Leetcode 435. Non-overlapping Intervals

题目

Given a collection of intervals, find the minimum number of intervals you need to remove to make the rest of the intervals non-overlapping.

Note:
You may assume the interval’s end point is always bigger than its start point.
Intervals like [1,2] and [2,3] have borders “touching” but they don’t overlap each other.

Example1:

Input: [ [1,2], [2,3], [3,4], [1,3] ]

Output: 1

Explanation: [1,3] can be removed and the rest of intervals are non-overlapping.

Example2:

Input: [ [1,2], [1,2], [1,2] ]

Output: 2

Explanation: You need to remove two [1,2] to make the rest of intervals non-overlapping.

Example3:

Input: [ [1,2], [2,3] ]

Output: 0

Explanation: You don't need to remove any of the intervals since they're already non-overlapping.

思路

先对区间进行排序，然后遍历所有区间，尽量去掉长区间，则保留的区间数目一定最多。

※ ※ ※

### 任务单 1
请将下方数据清单里所有条目的文字逐行原样返回，图片标记不要放进答案。

### 数据清单

※ ※ ※

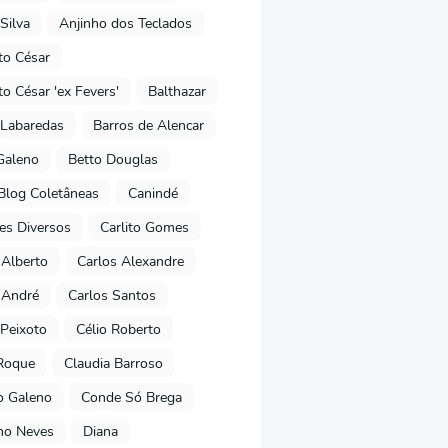
Silva
Anjinho dos Teclados
o César
o César 'ex Fevers'
Balthazar
Labaredas
Barros de Alencar
Galeno
Betto Douglas
Blog Coletâneas
Canindé
es Diversos
Carlito Gomes
 Alberto
Carlos Alexandre
 André
Carlos Santos
Peixoto
Célio Roberto
Roque
Claudia Barroso
o Galeno
Conde Só Brega
ano Neves
Diana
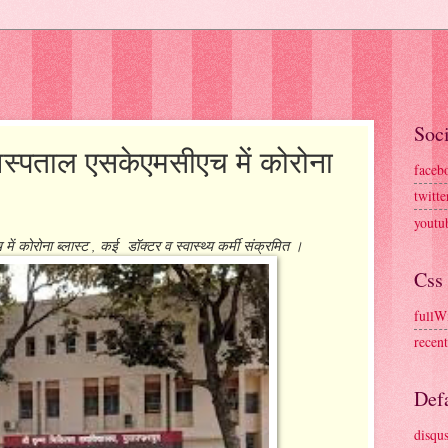
Soci
 अस्पताल एसकेएमसीएच में कोरोना
faceb
twitte
youtu
ें कोरोना ब्लास्ट , कई डॉक्टर व स्वास्थ्य कर्मी संक्रमित ।
Css
fullW
recen
Defa
disqu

※ ※ ※

### 任务单 2
改写不重叠区间那篇原文，从“Explanation: You need”起，到“先对区间进行排序，然后遍历所有区间，尽量去掉长区间，则保留的区间数目一定最多。”为止（含这几个词），把其中的“non-overlapping”换成“disjoint”。

### 答复 1
Silva
Anjinho dos Teclados
o César
o César 'ex Fevers'
Balthazar
Labaredas
Barros de Alencar
Galeno
Betto Douglas
Blog Coletâneas
Canindé
es Diversos
Carlito Gomes
 Alberto
Carlos Alexandre
 André
Carlos Santos
Peixoto
Célio Roberto
Roque
Claudia Barroso
o Galeno
Conde Só Brega
ano Neves
Diana
Soci
 अस्पताल एसकेएमसीएच में कोरोना
faceb
twitte
youtu
ें कोरोना ब्लास्ट , कई डॉक्टर व स्वास्थ्य कर्मी संक्रमित ।
Css
fullW
recen
Defa
disqu

### 答复 2
Explanation: You need to remove two [1,2] to make the rest of intervals disjoint.

Example3:

Input: [ [1,2], [2,3] ]

Output: 0

Explanation: You don't need to remove any of the intervals since they're already disjoint.

思路

先对区间进行排序，然后遍历所有区间，尽量去掉长区间，则保留的区间数目一定最多。